Maybe it's because I'm a mere human, or maybe it's the Irish condition, but their blissfully happy and healthy social media output began to turn me, the old 'don't they think they're great?'. No one can be THAT upbeat all the time. What's wrong with them? Did they fall on their heads during one of their daily acrobatic topless yoga sessions?

I'm not proud of myself, but I began to crave a crack in their plant-based armour. I wanted them to tearfully admit to using a rasher as a spoon to eat Philadelphia out of the tub, crouched in front of the fridge at 4am.
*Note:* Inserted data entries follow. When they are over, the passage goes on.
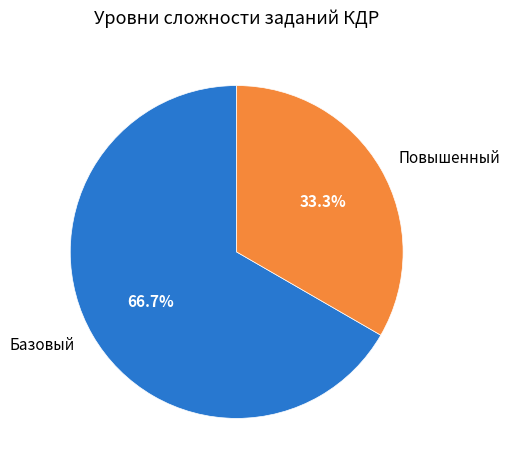

Count the number of slices in the pie.

2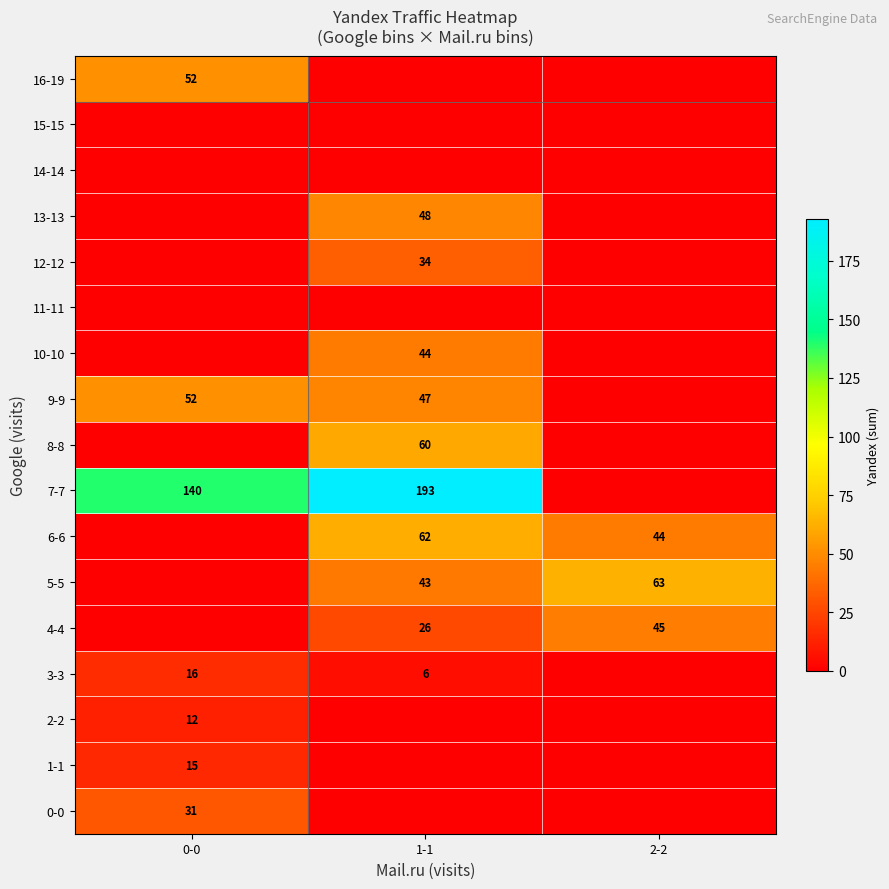

The 16-19 series shows 52 at 0-0. True or false?

True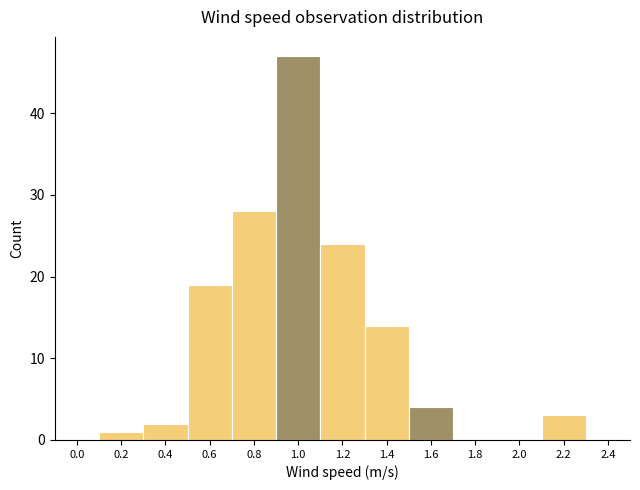

Where is the data nearest to the value 23?

1.2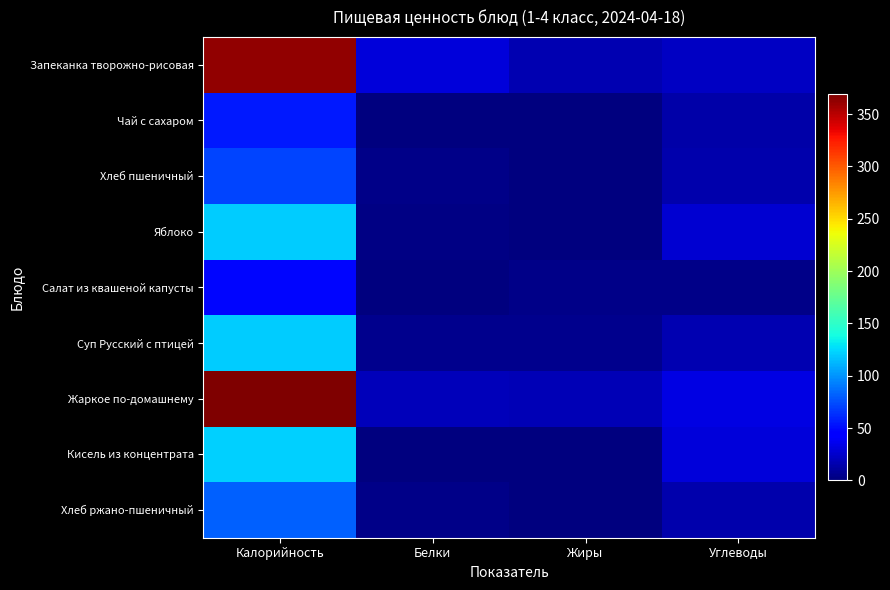

Reading left to right, transcribe all the data shown in this chart.

Запеканка творожно-рисовая: Калорийность=362.0	Белки=29.2	Жиры=17.2	Углеводы=22.7
Чай с сахаром: Калорийность=56.0	Белки=0.2	Жиры=0.0	Углеводы=13.7
Хлеб пшеничный: Калорийность=72.0	Белки=3.4	Жиры=0.6	Углеводы=14.8
Яблоко: Калорийность=120.0	Белки=1.9	Жиры=0.6	Углеводы=26.2
Салат из квашеной капусты: Калорийность=48.0	Белки=0.9	Жиры=3.0	Углеводы=4.3
Суп Русский с птицей: Калорийность=121.0	Белки=4.5	Жиры=4.3	Углеводы=15.9
Жаркое по-домашнему: Калорийность=369.0	Белки=18.8	Жиры=17.9	Углеводы=32.9
Кисель из концентрата: Калорийность=122.0	Белки=1.4	Жиры=0.0	Углеводы=29.0
Хлеб ржано-пшеничный: Калорийность=81.0	Белки=3.1	Жиры=0.6	Углеводы=15.0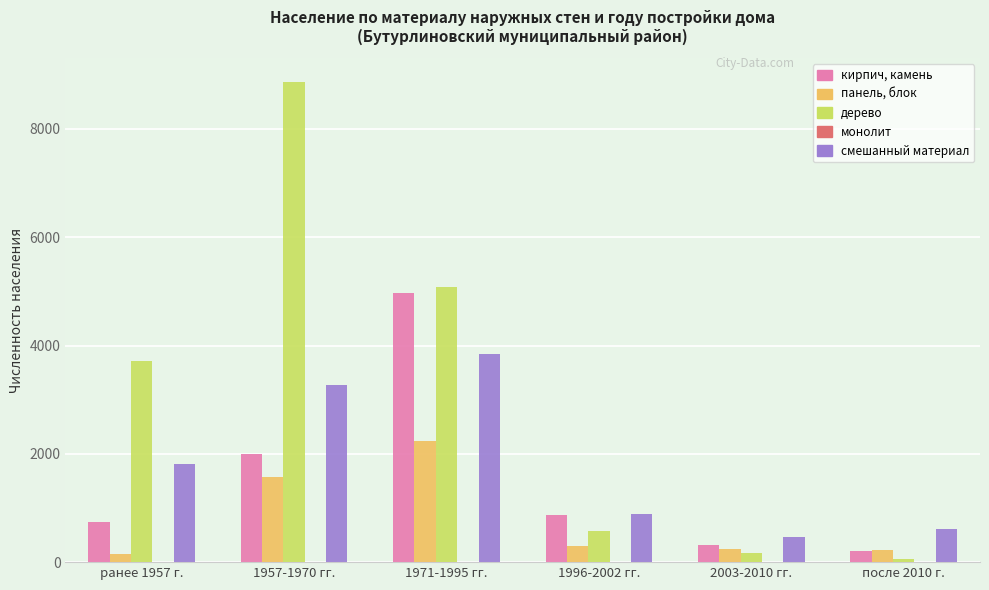

What is the maximum value for дерево?

8860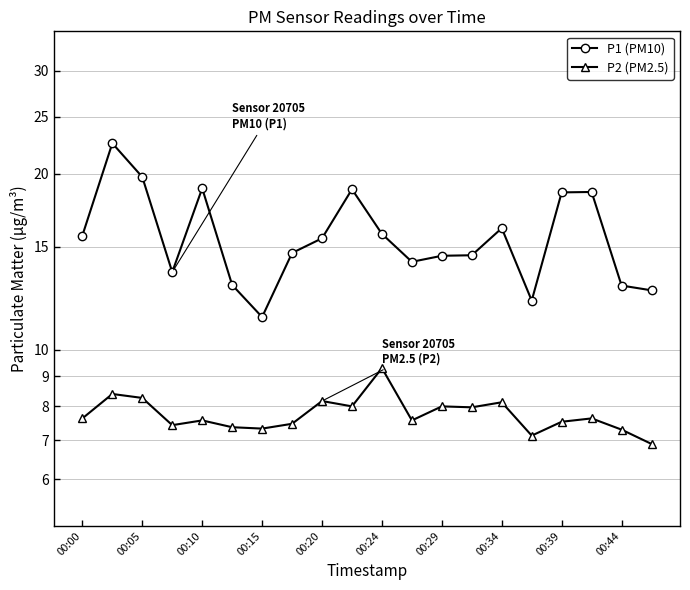

What are all the series names shown in the legend?

P1 (PM10), P2 (PM2.5)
I wanted them to be pictured eating a hot chicken roll parked up in front of Centra.

The way I now feel about The Happy Pear sheds some light on how I think baby-boomers feel about all millennials.

Like, I presume the 50-somethings, who call us pathetic snowflakes, know in their heart of hearts that racism is actually a bad thing, and that dealing with it hasn't gone 'too far'. But we're just such an incredibly irritating reminder of their own moral failings that they can't help but want to crush us.

Fair enough. I understand it. Because, Dave, Steve - I know you're right. I know you're just trying to do the right thing, and that you're helping a lot of people, and the world generally. But I can't help it, I resent you. All I want to do is make fun of you.

Sometimes, as I lie in bed in a fug of gin, smoke and kebab on a Saturday morning and I see your dawn swims which you never fail to put on your Instagram story, I even hate you a little bit.

I suppose public ridicule has always been an occupational hazard for proponents of social progress.

As far as vegans are concerned, I think it's fair to say the rest of us are all only jealous. Not of their bean burgers, obviously, but of their determination to contribute a bit less to the destruction of our planet.

We could all do with a bit more of that. This Veganuary, I'm going to start small: I won't pledge to give up the ill-gotten milk in my tea, but I will do my best to give vegans a break. They deserve it.